From Weed to Home

Juniper is synonymous with Central Oregon. The smell alone, pungent and dry, conjures the long-view horizon, a campfire under a dome of stars, a lone coyote slipping past sage. Juniper is also a weed, a native opportunist that has colonized huge swaths of land, drying up wetlands and displacing waterfowl. Both of these factors—the smell and the fact that it’s a weed—played into our decision to use juniper logs when my partner, Laurie, and I built a home in a small mountain valley in the North Cascades.

We wanted a modest cabin. We did not, at first, want logs because we didn’t care for the hunting-lodge image and because we preferred what we considered less resource-greedy methods. We had more or less decided on stick-frame construction when a friend returned from a log-home show in Seattle giddy with excitement.

“You’ve got to see these. They’re the most beautiful logs I’ve ever seen.” This from a man who worked with wood his whole life.

We said we’d have a look. We hopped in the car and drove to Prine-ville, Oregon, where Lance Romine met us with the tip of a derby hat and a smile. He ushered us into his small juniper office, and we were stunned. Orange grain flowed and bled into yellow—colors and patterns as dramatic as those of sandstone formations that bear the dual stains of rivers and oceans over millennia—and swirled around plentiful knots, some inset like irises in bark-rimmed sockets, like dozens of melting surrealist eyes. We were half-sold before we even heard the story.

Romine was born and raised in Prineville. He’d seen photographs of his great grandparents’ property, all big timber and grassland, and he’d watched it go to juniper. He remembers high ridges with clear views, now obscured.

Anybody who knows that country can tell you the same. According to the U. S. Forest Service, land in Oregon classified as juniper forest increased from 420,000 acres in the 1930s to 6.5 million acres in 2005. The rapid transition, experts say, can be attributed to overgrazing in the late 1800s and early 1900s, years when cooler and wetter temperatures also proved just right for seedling germination. After that, the evergreen junipers simply out-competed native grasses and shrubs that go dormant in winter. Add fire suppression and, well, the junipers just kept on spreading.

“They’re invasive,” Romine says plainly. “We have to find a use for them.”

He did: log homes. But it’s not as simple as it sounds.
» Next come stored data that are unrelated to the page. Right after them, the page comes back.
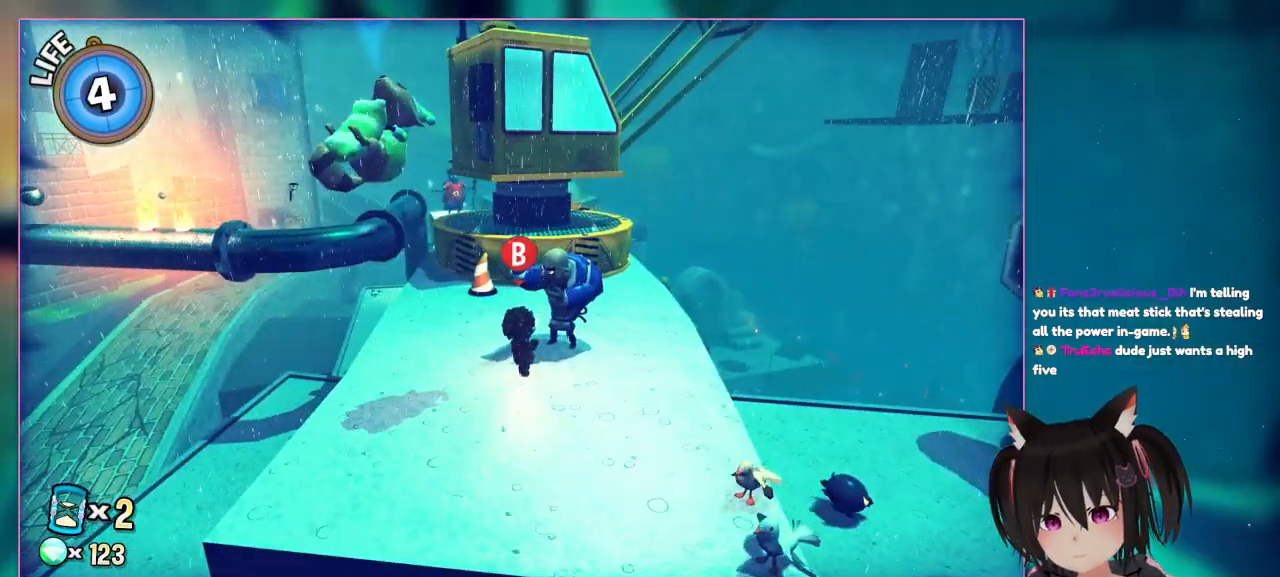
Gameplay with a controller (Nintendo layout); each line is a JSON object with the inputs held at the frame after it. "events" lists button and stick changes between this image and that frame as [ms after this image, input, new state], when the widget could be followed in between. Not read: L3 R1 R3.
{"buttons": [], "left_stick": "center", "right_stick": "right", "events": [[333, "B", "up"], [333, "right_stick", "right"]]}
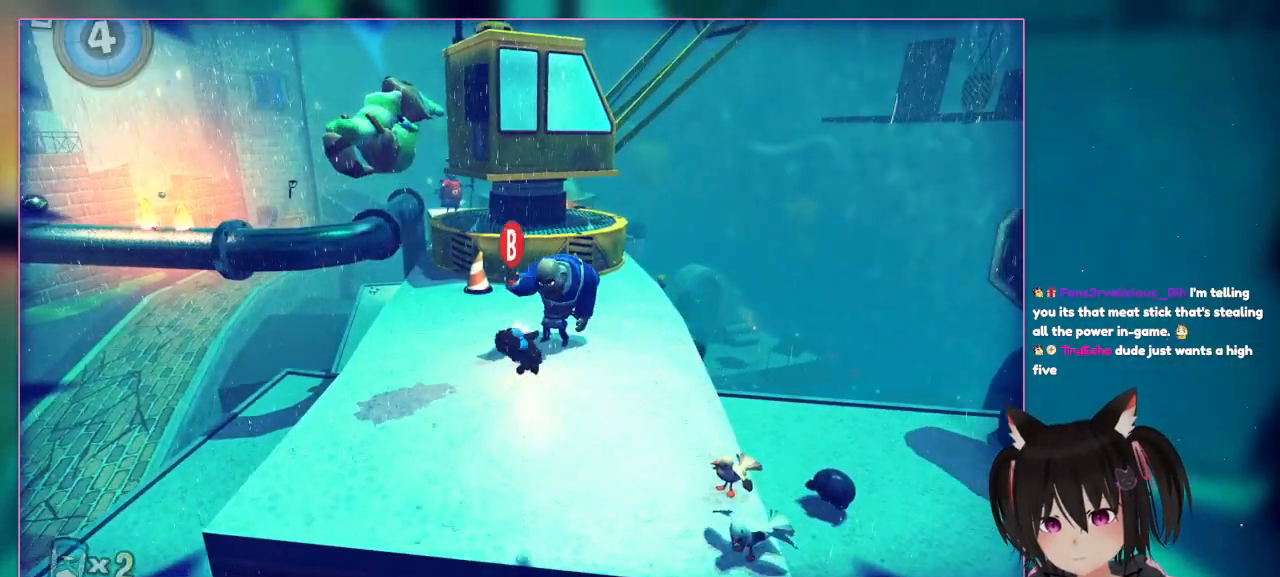
{"buttons": [], "left_stick": "center", "right_stick": "right", "events": []}
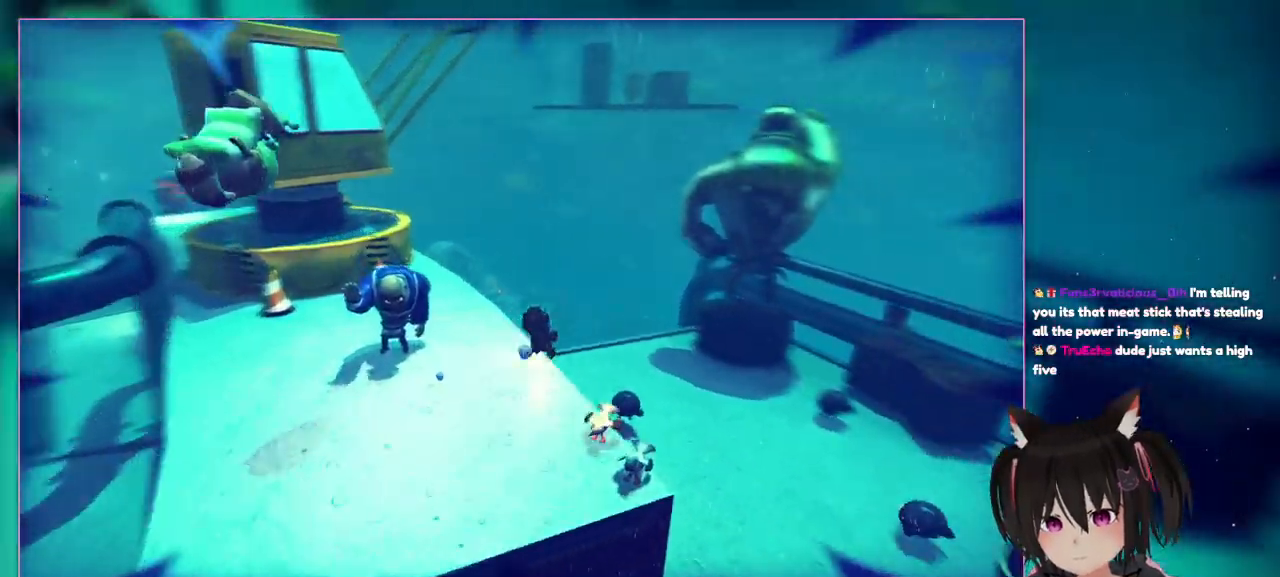
{"buttons": [], "left_stick": "up-right", "right_stick": "down-right", "events": [[217, "right_stick", "center"], [400, "left_stick", "up-right"], [400, "right_stick", "down-right"]]}
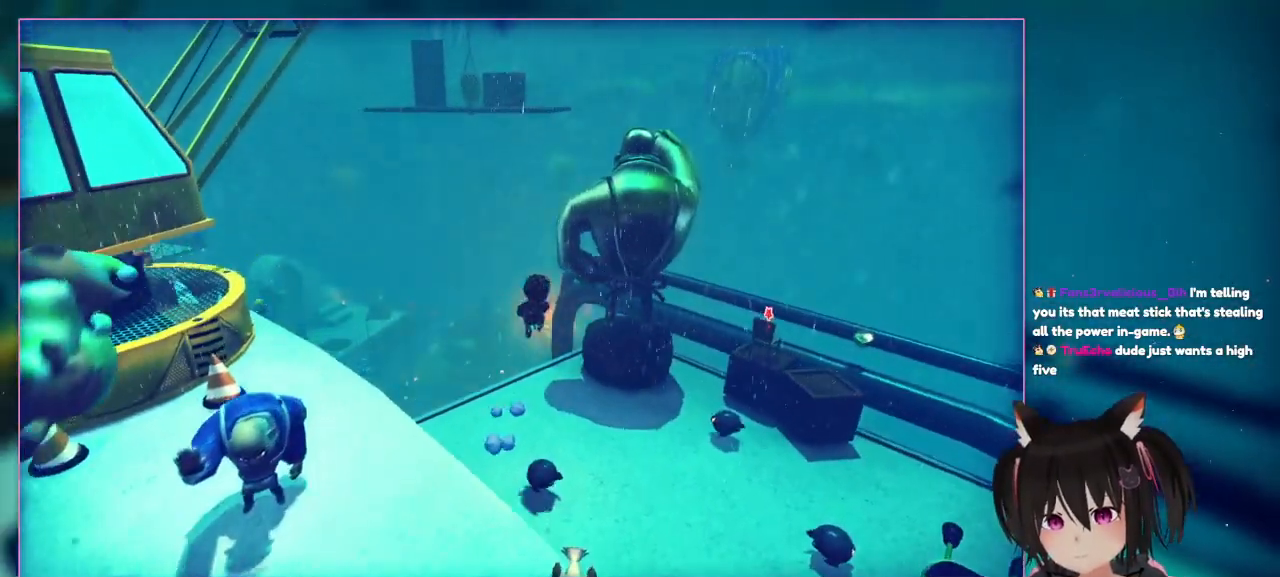
{"buttons": [], "left_stick": "up-right", "right_stick": "center"}
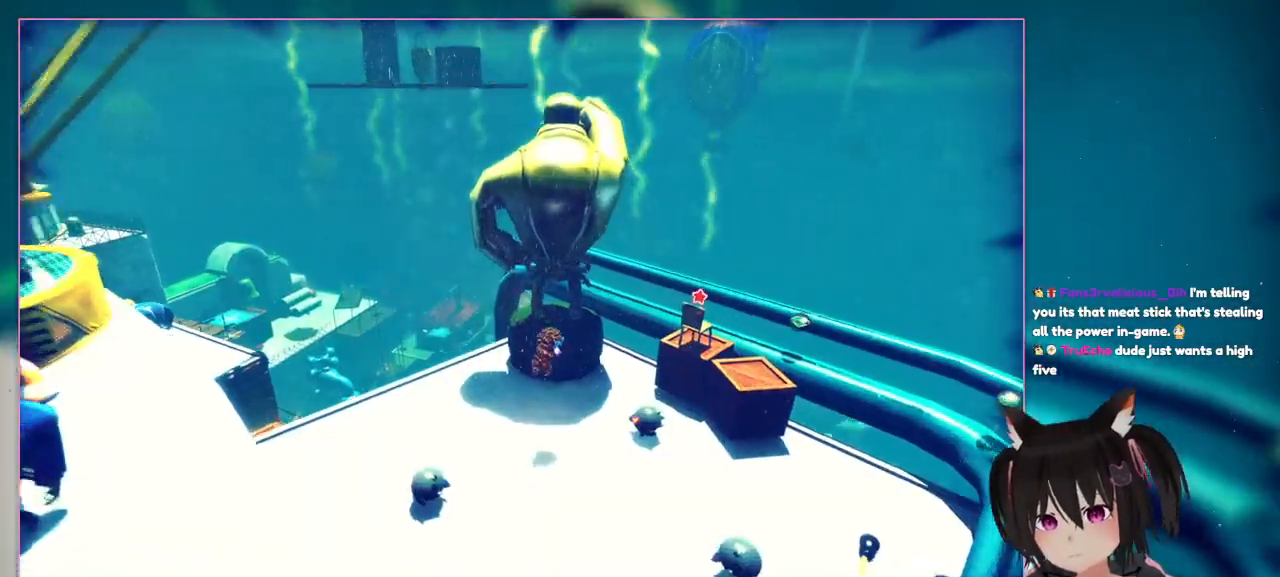
{"buttons": [], "left_stick": "right", "right_stick": "down-right", "events": [[33, "left_stick", "right"], [417, "right_stick", "down-right"]]}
Limbing the scraggly trees takes time, and milling the often radically tapered trunks—fat at the bottom, skinny up top—on a portable mill, you might lose as much as 45 percent by volume. Romine turned to post-and-beam construction. Since junipers don’t often grow tall, the shorter logs could work as infill between taller posts. The posts could be routed vertically to allow for a spline on which infill logs, routed on their ends, could be stacked like building blocks.

“Nothing to it,” he insisted when we visited. “You can put up your walls in a day.”

We did not, for a moment, believe him.

Romine never brags about what he knows, but he’ll tell you what he’s learned. There are, he explains, some things you don’t do. When he first started, for example, he squared off three sides but left one side round to maintain the traditional log-cabin look, but he found over time that the juniper logs bowed out toward the live edge. After that, he canted them, always, and the result is a log home with remarkably little movement, a dramatic look, and that heady gin-spice smell.

Which is not always a selling point. Once at an open house, two women approached.

“This is the most beautiful house I’ve ever seen,” one said. “But I couldn’t live in it. The smell. It’s like . . . ” Romine’s wife began to laugh. She knew what was coming. She’d said it to Lance herself a thousand times. “ . . . body odor.”

The Romines’ home is built in the same post-and-beam style, but with larch.

Juniper holds fasteners like a vice, and its natural oils prevent rot. Its compression strength nearly matches that of red oak. It shrinks 50 percent less than Douglas fir and 82 percent less than ponderosa pine.

The supply is growing as research accrues and more grassland-restoration projects begin. Studies have shown that where junipers are removed, spring flows will increase. In control plots, where junipers remain, spring flows continue to dwindle or even go dry. The Western Juniper Forum, a gathering of landowners, wood-product manufacturers, and conservationists, meets regularly to discuss uses for the trees as they’re removed. The biggest hope lies in biofuel, but there are others: dimensional lumber, artistic furniture, oils, fence posts, firewood, animal bedding. So far, none boasts the utility or the singular beauty of a juniper home.

When the day came to stack our logs, Lance Romine traveled to join the work party we’d organized with neighbors. Sure enough, the logs went up in a day. Only a few details remained, including one tricky notch atop an angled post. The next morning, as Lance prepared to leave, we sat on lumber piles—joists and rafters to-be—and shared bakery treats. Suddenly he stood, cinnamon-roll crumbs in his beard, and grabbed a chainsaw. He climbed a ladder to sit atop one post and carve one perfect notch in another. He shut off the saw, finished the roll, doffed his derby, and he was off to the next job.

Laurie and I settled in among the knots and swirls, the warmth of the yellow-orange heartwood, the smell that’s not, to us, one bit like body odor, and the knowledge that if juniper is invasive, so are we, in a way, as transplants from suburbia to the mountains. It’s comforting to know even weeds can find a home.

By Ana Maria Spagna

Ana Maria Spagna ’89 is the author most recently of Potluck: Community on the Edge of Wilderness. She lives and writes in Stehekin, Washington.